Fiona Rollason: Group Head, Legal and Group Insurance, and Mpho Molopyane: Chief Economist, at Alexforbes
President Cyril Ramaphosa has signed the Expropriation Bill into law, now known as the Expropriation Act (the “Act”), repealing the pre-democratic Expropriation Act of 1975. This new legislation outlines how organs of State may expropriate land in the public interest for various reasons. As a multi-manager overseeing both retirement (non-discretionary) and discretionary savings for our clients, we understand there may be concerns about how this Act could affect your savings and investments. Our goal is to ensure you feel confident about your financial future amidst these legislative changes. This note aims to provide a clear and concise analysis of the Act and its potential impact.
Key points of the Expropriation Act
Legislative approval
The Act was passed by both houses of Parliament (the National Assembly and the National Council of Provinces) on 27 March 2024.However the effective date of the Act is still to be announced in future by a government notice.
Checks and balances
The Act introduces several checks and balances to ensure that expropriation is conducted fairly and transparently. It primarily targets idle land and requires proof of public interest before expropriation can occur.
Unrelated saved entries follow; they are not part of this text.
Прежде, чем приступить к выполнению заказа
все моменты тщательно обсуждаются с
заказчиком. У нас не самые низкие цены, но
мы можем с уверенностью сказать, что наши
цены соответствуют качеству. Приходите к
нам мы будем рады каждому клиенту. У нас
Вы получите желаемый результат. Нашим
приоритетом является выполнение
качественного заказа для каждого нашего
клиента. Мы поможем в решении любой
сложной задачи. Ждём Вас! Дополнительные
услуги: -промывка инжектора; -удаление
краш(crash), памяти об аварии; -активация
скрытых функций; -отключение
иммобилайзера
No unconditional expropriation
The Act does not allow for unconditional expropriation as formulated in the Constitution[1]. Instead, it mandates that compensation must be just and equitable, adhering to constitutional provisions. There must be an attempt to reach an agreement before the state decides to expropriate, and there is an opportunity to object to the intention to expropriate. Mediation is also provided for in disputes over compensation.
Nil compensation
The Act prescribes five circumstances in which nil compensation may be paid, namely where:
- Land is held for speculative purposes[2].
- Land is held by an organ of the state and is not being used for its core functions.
- Land has been abandoned.
- The market value of the land is less than the state investment or subsidy in the acquisition of the land.
- The land poses a health, safety or physical risk.
Implementation
The success of the Act will largely depend on its implementation. The Minister of Public Works and Infrastructure Minister, Dean Macpherson, has been tasked with crafting the implementation plan, and there is confidence that it will be managed rationally to protect property rights and prevent abuse. Furthermore, the Act grants no powers of expropriation to anyone other than the Minister of Public Works and Infrastructure for purposes connected to the mandate. Powers to expropriate for various purposes already exist in over 200 other pieces of legislation and may be extended by legislation such as the proposed Redistribution Bill.
Various major stakeholders have expressed their readiness to proceed with legal challenges to forbid the implementation of the Act and/or certain provisions particularly those concerning the decision-making powers granted to the so – called “expropriation authority” in terms of the Act.
Affected parties
The Act will affect the “owners” of or “holders of unregistered right” to property. Whilst there is no definition of a financial institution in the Act however, amongst other things, the rights of the mortgagee (i.e bank that holds the mortgage over the property) are also recognised and if the property was registered under a mortgage, compensation may only be paid to the mortgagee.
Impact on investments and savings
The Act aims to align expropriation with the Constitution, ensuring that compensation is just and equitable. This should result in minimal negative impact on the governance of property rights. The introduction of checks and balances ensures that expropriation is conducted fairly and transparently, which is crucial for maintaining investor confidence. This positive outlook should reassure investors about the stability of their investments and savings. While there are concerns about potential impacts on the ZAR/USD exchange rate, the Act’s focus on fair compensation and public interest should help mitigate significant currency fluctuations
Although the new Expropriation Act now explicitly allows for nil compensation to be awarded in certain circumstances, this must be justifiable and constitutional. The Act clarifies that nil compensation is not automatic and will involve a thorough calculation considering all relevant factors, and the state must justify its decision. Each case will require a detailed assessment to ensure the outcome is just and equitable. This process is expected to lead to significant litigation, which will help define what is considered just and equitable over time. While the introduction of nil compensation may initially cause concern, the emphasis on fairness and transparency is expected help mitigate long-term negative impacts on investments.
Overall, the Expropriation Act is designed to address historical land injustices while maintaining a fair and transparent process. The sentiment post-signing is generally positive, with optimism that the implementation will be balanced and reasonable, supportive of both land reform and economic growth. The introduction of checks and balances, along with the requirement for just and equitable compensation, should help safeguard property rights, preserve investor confidence and maintain market stability.
ENDS
[1] In terms of the Constitution of South Africa Act, 1996,”no person may be deprived of property arbitrarily but for public purpose and public interest only and the amount of compensation must be just and equitable (own emphasis).
[2]i.e where the land is not being used and the owner’s main purpose is not to develop the land or use it to generate income, but to benefit from appreciation of its market value. The state will have to prove that this is the case.